# What to do?



## dan_o (Jun 18, 2010)

I can just imagne how many threads have started with that same title. but here goes...

My wife and I have been married 6 years and together for 8. We have always been on and off mostly because of me. We seperated 1 year ago and she moved back to the west coast from ontario, canada where we were living. I don't think a week went by and we were already missing each other and talking about getting back together. We both briefly dated other people and came very close to filing for divorce, but we couldn't bring our selves to do it. So finally this june I got all my paper work in order to finally move to the states to be with her. 2 days before I left she told me she was having doubts and wasn't sure it was going to work.
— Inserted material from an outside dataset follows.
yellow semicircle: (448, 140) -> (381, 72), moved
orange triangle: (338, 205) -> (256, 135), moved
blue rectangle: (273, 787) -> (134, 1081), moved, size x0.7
I decided to come anyways thinking she would be fine when I got here. I've been here two weeks and its been back and forth as to whether I should stay or go everyday. Its driving both of us nuts. We are good together, we get along great and enjoy most of the same stuff in life. I feel we are just missing that spark, that extra "thing" that you need for a happy marriage. she's not a very affectionate, passionate or sexual person and I am. She thinks saying I love you 10 times a day is enough. I guess one of the main things for me is fear of moving on. I only have a couple of good friends and not much of a family, so thats always made it hard. I have no idea what to do but i don't feel it should be this complicated to stay together, especially since we've been going through this most of our marriage. I would love to hear your guys thoughts, as I am completely lost. is being just good companions enough to stay married?


----------